Capital Gains Tax and Divorce

As a general principle transfers of assets between spouses living together, including Civil Partners, are deemed to take place on a ‘no gain, no loss’ basis and no charge to tax will arise. The acquiring individual is treated as if the asset was acquired for a consideration of such an amount as would ensure that on the disposal neither a gain nor a loss would accrue to the individual making the disposal (section 58 TCGA 1992).

This can produce significant opportunities for mitigating Capital Gains Tax (CGT) liabilities otherwise arising by arranging assets so as to:-

– Make use of individual CGT exemptions available (currently £9,200);

– Utilise lower and basic rate tax bands.

This can often involve the transfer of ownership of assets prior to disposal, often at the “last minute”. As the liability for CGT follows ‘beneficial ownership’ principles, rather than legal ownership, this can often be achieved by way of ‘declaration’ rather than the physical transfer and vesting of assets in the name of the recipient. A useful tool when timescales are tight!

The general principles outlined above only apply to transfers in a tax year when the couple are married, or civil partners, and living together at sometime during the tax year. The principles will therefore apply to transfers which take place in the year a couple permanently separate.

Thereafter however, such transfers, even if part of a financial settlement arising on divorce or dissolution, may give rise to a charge to CGT.

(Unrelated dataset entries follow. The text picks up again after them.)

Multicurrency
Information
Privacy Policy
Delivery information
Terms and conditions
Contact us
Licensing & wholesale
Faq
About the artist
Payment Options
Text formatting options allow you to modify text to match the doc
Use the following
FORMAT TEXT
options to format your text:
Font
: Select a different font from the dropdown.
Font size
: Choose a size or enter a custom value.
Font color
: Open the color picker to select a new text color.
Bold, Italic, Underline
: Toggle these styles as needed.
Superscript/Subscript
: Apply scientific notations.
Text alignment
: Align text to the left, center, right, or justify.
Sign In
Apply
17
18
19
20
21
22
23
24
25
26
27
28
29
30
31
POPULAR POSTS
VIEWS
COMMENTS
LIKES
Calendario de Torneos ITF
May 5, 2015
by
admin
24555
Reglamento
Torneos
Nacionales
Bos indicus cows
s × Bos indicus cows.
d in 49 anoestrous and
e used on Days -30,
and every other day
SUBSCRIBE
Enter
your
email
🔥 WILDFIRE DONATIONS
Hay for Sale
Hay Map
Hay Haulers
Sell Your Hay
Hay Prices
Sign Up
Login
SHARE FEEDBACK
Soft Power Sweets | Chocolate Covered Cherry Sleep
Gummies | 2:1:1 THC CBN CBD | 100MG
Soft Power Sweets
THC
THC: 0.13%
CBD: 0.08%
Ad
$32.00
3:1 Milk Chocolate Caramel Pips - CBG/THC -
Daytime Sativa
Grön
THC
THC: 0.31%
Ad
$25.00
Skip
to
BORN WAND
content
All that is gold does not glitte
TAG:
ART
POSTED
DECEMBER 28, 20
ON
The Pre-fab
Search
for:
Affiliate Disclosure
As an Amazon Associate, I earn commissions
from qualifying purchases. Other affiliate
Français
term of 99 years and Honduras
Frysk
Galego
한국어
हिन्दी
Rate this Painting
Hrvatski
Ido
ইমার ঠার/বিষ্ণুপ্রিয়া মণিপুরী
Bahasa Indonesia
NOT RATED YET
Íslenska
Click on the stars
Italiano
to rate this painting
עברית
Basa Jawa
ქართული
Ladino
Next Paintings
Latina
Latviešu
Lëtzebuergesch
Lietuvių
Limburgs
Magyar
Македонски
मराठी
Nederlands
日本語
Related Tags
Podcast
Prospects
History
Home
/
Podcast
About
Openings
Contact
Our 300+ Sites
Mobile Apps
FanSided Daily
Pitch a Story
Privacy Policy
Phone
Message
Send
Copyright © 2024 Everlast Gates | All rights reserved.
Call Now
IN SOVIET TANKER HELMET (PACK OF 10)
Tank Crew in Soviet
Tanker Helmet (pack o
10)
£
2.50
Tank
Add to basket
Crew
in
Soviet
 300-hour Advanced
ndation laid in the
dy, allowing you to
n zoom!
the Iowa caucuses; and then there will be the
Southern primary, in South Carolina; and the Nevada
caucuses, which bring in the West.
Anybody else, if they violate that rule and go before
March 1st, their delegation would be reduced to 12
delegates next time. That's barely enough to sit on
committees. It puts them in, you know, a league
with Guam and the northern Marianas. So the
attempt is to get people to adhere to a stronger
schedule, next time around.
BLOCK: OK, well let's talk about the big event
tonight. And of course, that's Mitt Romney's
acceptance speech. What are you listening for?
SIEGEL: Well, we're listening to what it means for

The reason is that, assuming the transfer of assets takes place in the year following separation, but when the parties are still married, or civil partners, then the disposal will be to a “connected person” as defined in the Taxation of Chargeable Gains Act 1992. Such disposals are deemed to take place at market value, irrespective of the consideration changing hands, if any.

So, take for example a husband transferring an investment property to his wife as part of an agreed financial settlement. The market value of the property at the time of transfer is £200,000 and had an original acquisition cost of £100,000. The gain arising after taper relief and annual exemption is £50,800 giving rise to a potential liability to CGT of £20,320.

In such cases it is imperative that the question of CGT is considered at an early stage in the divorce process.